Der Autor muss seinen Empfängern bekannt gewesen sein. Deswegen konnte er auf die Nennung seines Namens verzichten. Die Autorität, mit der er schreibt, passt zu einem Apostel. Da dieser Brief von Anfang an als Brief des Apostels Johannes überliefert wurde und viele Ähnlichkeiten zum Johannesevangelium aufweist, spricht nichts dagegen, ihn als Werk des Apostels Johannes anzuerkennen.
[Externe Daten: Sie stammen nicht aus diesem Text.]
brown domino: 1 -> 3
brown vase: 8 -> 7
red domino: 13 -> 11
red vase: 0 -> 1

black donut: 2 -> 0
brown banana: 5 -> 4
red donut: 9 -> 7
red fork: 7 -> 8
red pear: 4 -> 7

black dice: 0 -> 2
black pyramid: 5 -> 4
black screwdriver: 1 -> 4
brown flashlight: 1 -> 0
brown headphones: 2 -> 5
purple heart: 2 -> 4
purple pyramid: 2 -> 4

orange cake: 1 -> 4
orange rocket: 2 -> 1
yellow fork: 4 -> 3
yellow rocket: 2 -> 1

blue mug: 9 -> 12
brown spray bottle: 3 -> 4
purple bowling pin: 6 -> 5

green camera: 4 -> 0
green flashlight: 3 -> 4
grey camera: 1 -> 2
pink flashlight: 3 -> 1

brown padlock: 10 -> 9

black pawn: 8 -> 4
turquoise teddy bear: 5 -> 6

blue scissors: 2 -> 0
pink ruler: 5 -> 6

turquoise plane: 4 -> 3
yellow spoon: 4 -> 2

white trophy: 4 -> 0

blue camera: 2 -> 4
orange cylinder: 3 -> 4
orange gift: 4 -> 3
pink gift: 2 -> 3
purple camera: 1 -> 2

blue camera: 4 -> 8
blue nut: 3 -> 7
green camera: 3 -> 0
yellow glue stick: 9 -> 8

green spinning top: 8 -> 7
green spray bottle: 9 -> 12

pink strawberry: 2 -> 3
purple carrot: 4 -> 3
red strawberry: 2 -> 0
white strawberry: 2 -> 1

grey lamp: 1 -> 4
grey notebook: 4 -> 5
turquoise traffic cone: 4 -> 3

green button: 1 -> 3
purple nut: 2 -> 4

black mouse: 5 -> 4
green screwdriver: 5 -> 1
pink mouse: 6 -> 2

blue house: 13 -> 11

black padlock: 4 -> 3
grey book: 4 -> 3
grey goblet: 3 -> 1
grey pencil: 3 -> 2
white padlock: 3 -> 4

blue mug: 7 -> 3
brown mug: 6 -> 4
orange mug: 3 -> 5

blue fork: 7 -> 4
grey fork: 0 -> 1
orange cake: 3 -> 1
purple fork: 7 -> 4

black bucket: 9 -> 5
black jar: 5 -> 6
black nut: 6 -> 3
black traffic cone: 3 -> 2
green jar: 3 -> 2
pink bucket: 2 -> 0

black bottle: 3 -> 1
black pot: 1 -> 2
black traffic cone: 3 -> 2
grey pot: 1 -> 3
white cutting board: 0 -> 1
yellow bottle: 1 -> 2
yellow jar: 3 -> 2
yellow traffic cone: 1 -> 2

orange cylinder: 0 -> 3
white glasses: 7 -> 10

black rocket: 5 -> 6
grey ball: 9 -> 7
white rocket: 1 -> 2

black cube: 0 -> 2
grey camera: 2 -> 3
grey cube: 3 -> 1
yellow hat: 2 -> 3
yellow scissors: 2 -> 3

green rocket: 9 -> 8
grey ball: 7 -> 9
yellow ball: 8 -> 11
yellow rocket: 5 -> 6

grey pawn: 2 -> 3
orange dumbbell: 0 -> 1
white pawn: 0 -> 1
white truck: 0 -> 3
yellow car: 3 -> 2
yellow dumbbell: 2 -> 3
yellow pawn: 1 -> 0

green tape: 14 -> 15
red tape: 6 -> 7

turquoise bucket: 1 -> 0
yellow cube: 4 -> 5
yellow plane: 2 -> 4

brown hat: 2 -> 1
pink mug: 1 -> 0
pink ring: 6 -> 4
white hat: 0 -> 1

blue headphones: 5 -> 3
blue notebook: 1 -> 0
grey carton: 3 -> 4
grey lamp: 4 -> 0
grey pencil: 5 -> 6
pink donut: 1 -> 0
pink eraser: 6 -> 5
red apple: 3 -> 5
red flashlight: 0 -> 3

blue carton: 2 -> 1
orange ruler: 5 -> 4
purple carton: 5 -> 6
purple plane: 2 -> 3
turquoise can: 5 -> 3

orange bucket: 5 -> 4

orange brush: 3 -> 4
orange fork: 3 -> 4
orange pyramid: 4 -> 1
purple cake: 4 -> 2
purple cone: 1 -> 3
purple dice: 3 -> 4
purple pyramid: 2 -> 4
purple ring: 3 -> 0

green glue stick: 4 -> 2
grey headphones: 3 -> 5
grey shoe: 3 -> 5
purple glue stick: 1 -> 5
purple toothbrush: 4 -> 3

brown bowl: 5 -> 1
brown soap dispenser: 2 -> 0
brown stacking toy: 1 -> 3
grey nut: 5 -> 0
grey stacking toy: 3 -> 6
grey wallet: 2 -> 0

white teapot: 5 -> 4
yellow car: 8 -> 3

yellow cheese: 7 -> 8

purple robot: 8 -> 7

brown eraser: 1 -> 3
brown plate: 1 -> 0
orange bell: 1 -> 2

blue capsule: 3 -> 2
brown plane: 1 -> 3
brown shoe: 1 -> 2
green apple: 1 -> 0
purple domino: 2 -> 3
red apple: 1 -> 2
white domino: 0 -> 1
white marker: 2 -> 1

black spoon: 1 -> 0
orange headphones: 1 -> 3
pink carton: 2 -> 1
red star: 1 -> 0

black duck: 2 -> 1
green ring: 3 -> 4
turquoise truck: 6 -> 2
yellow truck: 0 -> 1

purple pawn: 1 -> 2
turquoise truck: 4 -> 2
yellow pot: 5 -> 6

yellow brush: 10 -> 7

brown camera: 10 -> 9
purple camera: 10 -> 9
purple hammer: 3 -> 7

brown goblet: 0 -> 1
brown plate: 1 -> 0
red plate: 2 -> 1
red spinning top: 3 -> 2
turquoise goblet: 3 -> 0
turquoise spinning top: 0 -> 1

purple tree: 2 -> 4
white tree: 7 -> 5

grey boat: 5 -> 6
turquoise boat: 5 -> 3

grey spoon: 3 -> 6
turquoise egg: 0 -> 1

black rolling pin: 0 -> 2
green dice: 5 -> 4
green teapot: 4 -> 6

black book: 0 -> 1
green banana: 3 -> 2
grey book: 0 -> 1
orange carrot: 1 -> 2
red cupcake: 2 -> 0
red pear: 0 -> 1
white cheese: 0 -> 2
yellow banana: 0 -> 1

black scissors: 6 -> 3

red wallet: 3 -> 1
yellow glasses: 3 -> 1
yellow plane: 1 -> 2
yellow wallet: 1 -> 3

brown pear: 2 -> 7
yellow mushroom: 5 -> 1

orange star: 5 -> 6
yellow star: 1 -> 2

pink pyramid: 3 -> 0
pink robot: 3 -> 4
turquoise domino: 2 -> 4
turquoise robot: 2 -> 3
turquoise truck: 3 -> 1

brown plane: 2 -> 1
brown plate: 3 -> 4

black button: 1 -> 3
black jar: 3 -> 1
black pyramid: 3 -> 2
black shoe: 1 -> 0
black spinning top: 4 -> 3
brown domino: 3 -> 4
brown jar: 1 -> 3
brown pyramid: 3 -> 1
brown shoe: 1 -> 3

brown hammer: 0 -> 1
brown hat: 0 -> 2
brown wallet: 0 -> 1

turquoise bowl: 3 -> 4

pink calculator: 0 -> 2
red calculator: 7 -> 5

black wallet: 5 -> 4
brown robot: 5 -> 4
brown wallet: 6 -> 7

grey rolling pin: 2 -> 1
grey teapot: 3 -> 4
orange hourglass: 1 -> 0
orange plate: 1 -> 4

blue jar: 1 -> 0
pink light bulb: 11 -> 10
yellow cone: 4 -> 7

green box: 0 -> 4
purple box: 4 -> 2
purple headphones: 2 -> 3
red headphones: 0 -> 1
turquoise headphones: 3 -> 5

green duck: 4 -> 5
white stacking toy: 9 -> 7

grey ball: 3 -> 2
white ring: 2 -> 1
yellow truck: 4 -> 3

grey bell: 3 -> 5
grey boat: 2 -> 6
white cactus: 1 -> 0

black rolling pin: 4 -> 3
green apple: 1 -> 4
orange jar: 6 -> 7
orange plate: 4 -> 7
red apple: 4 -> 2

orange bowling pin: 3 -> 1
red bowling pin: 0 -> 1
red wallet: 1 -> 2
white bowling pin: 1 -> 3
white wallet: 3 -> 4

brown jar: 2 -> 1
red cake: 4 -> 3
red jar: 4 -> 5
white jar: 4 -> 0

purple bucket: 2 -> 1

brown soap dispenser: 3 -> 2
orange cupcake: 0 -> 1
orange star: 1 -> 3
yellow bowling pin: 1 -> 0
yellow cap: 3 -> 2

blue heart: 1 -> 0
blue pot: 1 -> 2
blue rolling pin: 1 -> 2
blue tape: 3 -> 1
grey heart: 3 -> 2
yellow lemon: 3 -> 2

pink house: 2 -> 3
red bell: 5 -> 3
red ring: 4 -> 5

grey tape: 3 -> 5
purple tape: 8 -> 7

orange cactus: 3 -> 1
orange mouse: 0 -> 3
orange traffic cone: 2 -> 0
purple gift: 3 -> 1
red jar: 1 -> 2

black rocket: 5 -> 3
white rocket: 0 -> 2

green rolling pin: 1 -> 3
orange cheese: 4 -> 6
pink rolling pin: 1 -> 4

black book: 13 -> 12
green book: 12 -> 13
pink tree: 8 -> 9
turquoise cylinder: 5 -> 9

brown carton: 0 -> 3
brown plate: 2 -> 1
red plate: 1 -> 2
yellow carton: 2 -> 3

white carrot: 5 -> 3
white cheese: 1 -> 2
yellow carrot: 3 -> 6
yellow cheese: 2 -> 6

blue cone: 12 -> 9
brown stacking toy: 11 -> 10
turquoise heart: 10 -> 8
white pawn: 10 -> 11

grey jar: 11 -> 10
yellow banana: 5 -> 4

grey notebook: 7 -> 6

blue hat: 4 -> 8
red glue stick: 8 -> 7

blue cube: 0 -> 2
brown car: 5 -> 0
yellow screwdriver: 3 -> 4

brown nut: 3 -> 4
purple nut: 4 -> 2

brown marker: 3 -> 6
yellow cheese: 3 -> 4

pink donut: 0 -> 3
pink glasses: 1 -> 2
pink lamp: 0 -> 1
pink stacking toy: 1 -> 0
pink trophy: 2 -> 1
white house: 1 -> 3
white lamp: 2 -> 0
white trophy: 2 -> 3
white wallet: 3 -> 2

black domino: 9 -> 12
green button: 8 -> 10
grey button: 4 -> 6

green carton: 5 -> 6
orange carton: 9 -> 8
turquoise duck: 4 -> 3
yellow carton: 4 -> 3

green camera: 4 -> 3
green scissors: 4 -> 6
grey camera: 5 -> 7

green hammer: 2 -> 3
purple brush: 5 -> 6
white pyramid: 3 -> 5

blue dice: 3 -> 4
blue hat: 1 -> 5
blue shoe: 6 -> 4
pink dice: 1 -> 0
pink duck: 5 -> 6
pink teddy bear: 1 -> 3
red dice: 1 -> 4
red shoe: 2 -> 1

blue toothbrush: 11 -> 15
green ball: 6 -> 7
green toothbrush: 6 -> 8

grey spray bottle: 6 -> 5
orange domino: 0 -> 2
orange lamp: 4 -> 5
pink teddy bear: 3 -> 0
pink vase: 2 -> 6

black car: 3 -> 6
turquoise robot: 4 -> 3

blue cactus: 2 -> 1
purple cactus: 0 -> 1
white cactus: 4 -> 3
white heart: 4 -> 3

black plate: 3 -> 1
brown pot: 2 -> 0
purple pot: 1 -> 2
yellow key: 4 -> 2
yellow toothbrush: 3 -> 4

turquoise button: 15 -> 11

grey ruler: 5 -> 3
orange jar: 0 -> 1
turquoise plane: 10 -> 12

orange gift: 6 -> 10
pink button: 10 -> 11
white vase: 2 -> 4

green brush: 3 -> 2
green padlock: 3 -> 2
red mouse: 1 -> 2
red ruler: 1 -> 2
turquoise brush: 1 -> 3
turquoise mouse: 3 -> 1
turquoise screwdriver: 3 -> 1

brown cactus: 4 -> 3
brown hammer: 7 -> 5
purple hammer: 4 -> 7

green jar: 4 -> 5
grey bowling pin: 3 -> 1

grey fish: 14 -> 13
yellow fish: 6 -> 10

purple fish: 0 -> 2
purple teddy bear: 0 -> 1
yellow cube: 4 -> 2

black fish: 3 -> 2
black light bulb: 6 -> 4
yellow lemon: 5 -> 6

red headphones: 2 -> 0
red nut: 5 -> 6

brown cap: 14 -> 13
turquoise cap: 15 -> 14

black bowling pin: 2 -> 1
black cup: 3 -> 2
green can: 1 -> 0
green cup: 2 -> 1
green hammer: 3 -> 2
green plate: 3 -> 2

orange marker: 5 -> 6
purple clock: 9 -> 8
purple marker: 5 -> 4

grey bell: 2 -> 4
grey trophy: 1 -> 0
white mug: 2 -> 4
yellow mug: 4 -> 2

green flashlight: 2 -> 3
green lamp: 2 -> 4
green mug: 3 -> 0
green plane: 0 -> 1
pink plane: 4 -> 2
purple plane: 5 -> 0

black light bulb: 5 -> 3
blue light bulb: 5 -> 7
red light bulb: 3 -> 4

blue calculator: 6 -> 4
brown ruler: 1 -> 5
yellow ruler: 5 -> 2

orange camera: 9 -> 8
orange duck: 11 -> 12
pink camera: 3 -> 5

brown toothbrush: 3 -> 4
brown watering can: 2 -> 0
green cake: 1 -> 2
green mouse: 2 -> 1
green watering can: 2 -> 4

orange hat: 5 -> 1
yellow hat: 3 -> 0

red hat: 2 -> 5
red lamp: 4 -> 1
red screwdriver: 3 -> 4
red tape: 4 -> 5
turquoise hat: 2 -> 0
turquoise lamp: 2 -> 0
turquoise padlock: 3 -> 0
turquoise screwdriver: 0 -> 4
Wir aber sind aus Gott. Wer Gott erkennt, hört auf uns; wer nicht aus Gott ist, hört nicht auf uns. Daran erkennen wir den Geist der Wahrheit und den Geist des Irrtums. (1 Johannes 4,6)


  1. Udo Schnelle, Einleitung in das Neue Testament, 9. Auflage, Halle 2017, S. 535. 
  2. Schnelle, S. 537. 
  3. Die Bibel. Die Heilige Schrift des Alten und Neuen Bundes. Deutsche Ausgabe mit den Erklärungen der Jerusalemer Bibel, Freiburg im Breisgau 1968, S. 1494. 
  4. Neue Jerusalemer Bibel, Freiburg im Breisgau 1985, S. 1510. 
  5. Das Neue Testament und frühchristliche Schriften. Übersetzt und kommentiert von Klaus Berger und Christiane Nord, Frankfurt am Main ²2015, S. 63ff.